Contact: University Relations, Office: (517) 355-2281, media.communications@ur.msu.edu
Published: May 30, 2006
EAST LANSING, Mich. – William H. Schmidt, a University Distinguished Professor at Michigan State University, has been elected to the prestigious National Academy of Education.
Schmidt, an MSU professor of educational psychology and measurement and quantitative methods, is one of only three scholars in the world chosen for membership in recognition of their pioneering efforts in educational research and policy development.
"Bill’s appointment to this prestigious organization brings honor and credit both to him and to Michigan State," said university President Lou Anna K. Simon. "His outstanding scholarship and ongoing efforts—particularly to improve the quality of math and science teaching, both nationally and internationally—are tremendous examples of what MSU’s land-grant tradition and ‘world-grant’ aspirations are all about."
Schmidt is co-director of the Education Policy Center at MSU, the U.S.-China Center for Educational Excellence, and co-principal investigator of the $35 million project known as Promoting Rigorous Outcomes in Mathematics and Science Education or PROM/SE.
Through much of the 1990s, Schmidt also served as project coordinator and executive director of the U.S. National Research Center for the influential Third International Mathematics and Science Study, which involved dozens of countries and chronicled the lagging achievement of American K-12 students in mathematics and science.
In announcing his membership, the academy described his research as having “enormous impact on national and international policy and research primarily through his work on international comparison of educational achievement.”
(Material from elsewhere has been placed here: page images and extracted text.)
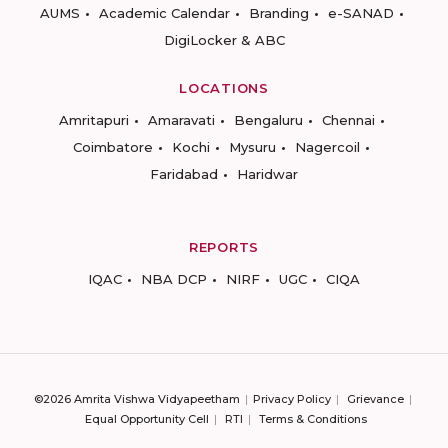
AUMS
Academic Calendar
Branding
e-SANAD
DigiLocker & ABC
LOCATIONS
Amritapuri
Amaravati
Bengaluru
Chennai
Coimbatore
Kochi
Mysuru
Nagercoil
Faridabad
Haridwar
REPORTS
IQAC
NBA DCP
NIRF
UGC
CIQA
©2026 Amrita Vishwa Vidyapeetham
Privacy Policy
Grievance
Equal Opportunity Cell
RTI
Terms & Conditions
Schmidt received his doctorate from the University of Chicago and came to MSU in 1969. He was appointed a University Distinguished Professor by the MSU Board of Trustees in 1998.
The National Academy of Education is an honorary society that currently has 129 members and eight international associates. Total membership is limited to 150 scholars. Through the years its members have included such luminaries as anthropologist Margaret Mead and psychologist Jean Piaget. The academy was founded in 1965 to advance the highest quality education research and its use in policy formation and practice.